Поэтому решающее открытие Ю. Р. Майера совпадает с рождением социалистической теории. Теми же понятиями оперируют также и политэкономические теории; со времен Адама Смита проблема стоимости приведена в соотношение с количеством работы[380]
; в сравнении с Кенэ и Тюрго это – шаг от органической к механической структуре экономической картины. То, что лежит здесь в основе теории в качестве «работы», понимается чисто динамически, и таким физическим принципам, как сохранение энергии, энтропия, наименьшее движение, можно было бы подобрать точно соответствующие им политэкономические принципы.Так что если рассмотреть стадии, которые оставило позади центральное понятие силы начиная от своего рождения в раннем барокко, причем в точнейшем соответствии с мирами форм великих искусств и математики, мы обнаружим их всего три. В XVII в. (Галилей, Ньютон, Лейбниц) оно выступало в образной форме наряду с великой масляной живописью, которая угасла ок. 1680 г. В XVIII в., столетии классической механики (Лаплас, Лагранж), понятие силы пребывало подле музыки Баха и восприняло абстрактный характер фугированного стиля. В XIX в., когда искусство приходит к концу и цивилизованная интеллигенция одерживает верх над душевностью, понятие силы появляется в сфере чистого анализа, причем в первую очередь теории функций многих комплексных переменных, без которой оно вообще навряд ли может быть понятым в своем наиболее современном значении.
13
Однако тем самым (и на этот счет никому не следует обманываться) западноевропейская физика подошла вплотную к границе своих внутренних возможностей. Окончательный смысл ее исторического явления состоял в том, чтобы претворить фаустовское ощущение природы в понятийное познание, образы веры ранней эпохи – в механические формы точного знания. Вряд ли следует говорить о том, что возраставшее до поры до времени семимильными шагами получение практических или хотя бы лишь научных знаний (само по себе и то и другое относится к поверхностной истории науки; к глубинной ее стороне принадлежит исключительно история ее символики и ее стиля) не имеет ничего общего со стремительным разложением ее сущностного ядра. Вплоть до конца XIX в. все шаги делались в направлении внутреннего совершенствования, растущей чистоты, заостренности и полноты динамической картины природы; с этих же пор, когда оптимальная величина ясности в области теоретического была достигнута, шаги эти начинают вдруг производить разлагающее действие. Это происходит без злого умысла; это даже не доходит до сознания светлых голов современной физики. В этом заключается неотвратимая историческая необходимость. Античная физика внутренне завершилась на той же стадии, ок. 200 г. до Р. X. С Гауссом, Коши и Риманом анализ достиг своей цели и сегодня только заполняет бреши в своем строении.

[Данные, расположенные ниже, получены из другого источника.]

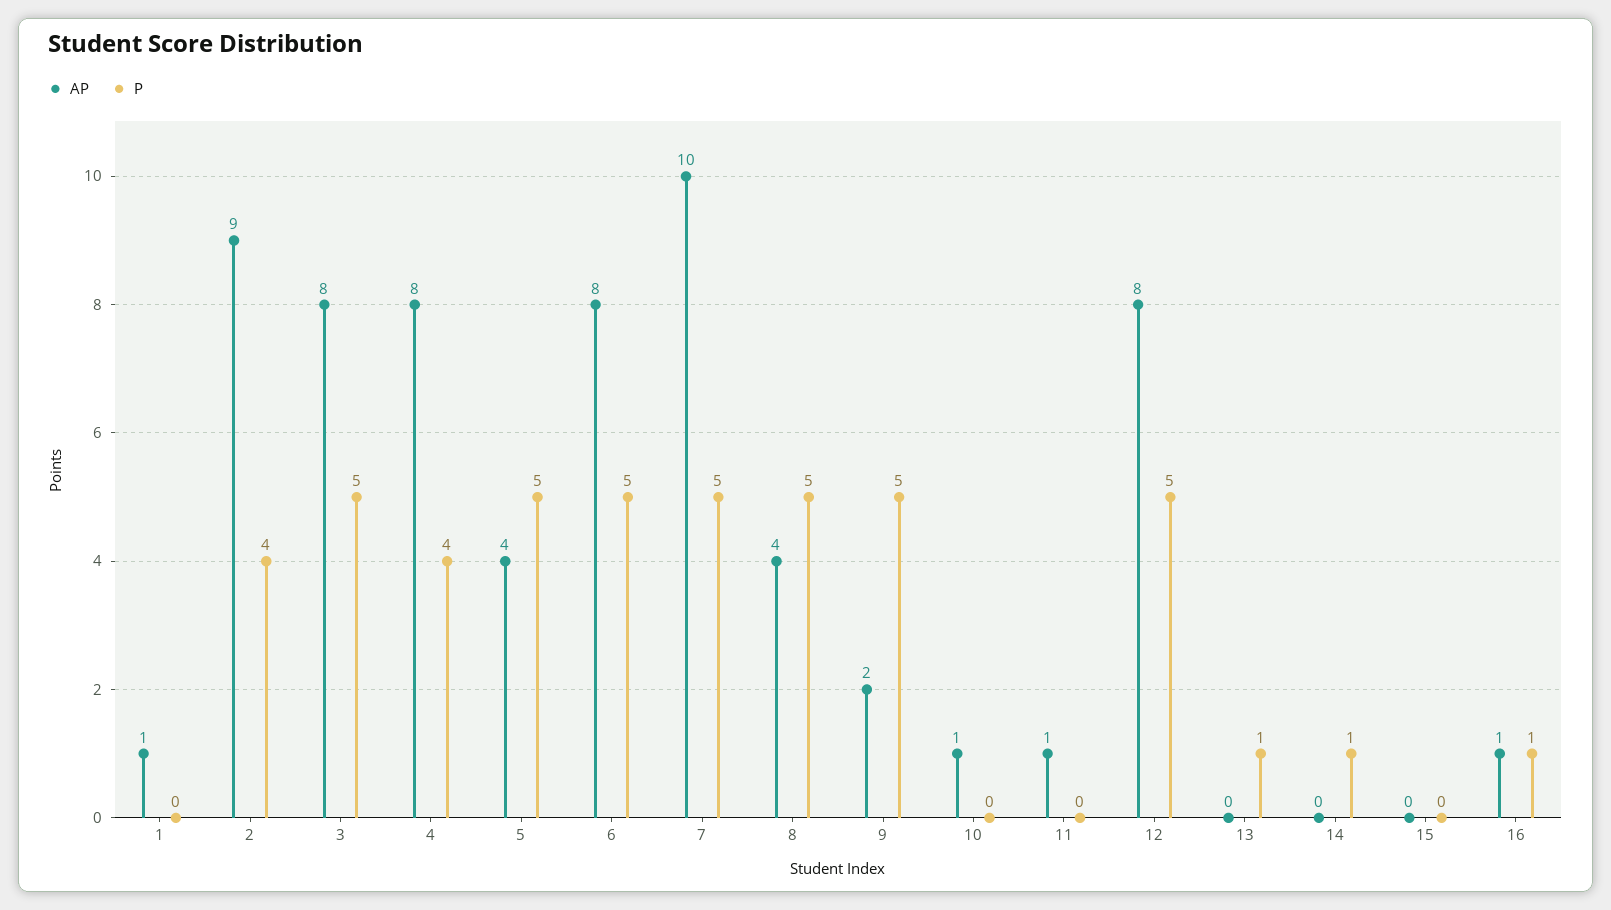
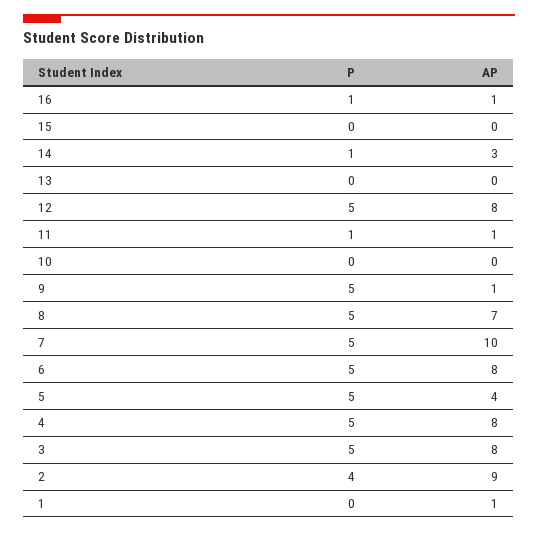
P, 4: 4 -> 5
AP, 8: 4 -> 7
AP, 9: 2 -> 1
AP, 10: 1 -> 0
P, 11: 0 -> 1
P, 13: 1 -> 0
AP, 14: 0 -> 3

Отсюда эти внезапные губительные сомнения в вещах, составлявших еще вчера несомненный фундамент физической теории, – в значении принципа энергии, в понятии массы, пространства, абсолютного времени, каузального закона природы вообще. Причем это уже не те продуктивные сомнения раннего барокко, которые вели к цели познания: это сомнения в возможности естествознания как такового. Какой глубокий и, очевидно, вовсе даже не оцененный по достоинству своими авторами скептицизм содержится уже в стремительно возрастающем использовании числовых, статистических методов, которые стремятся исключительно к вероятности результатов и не обращают никакого внимания на абсолютную точность закона природы, какой ее с надеждой понимали раньше!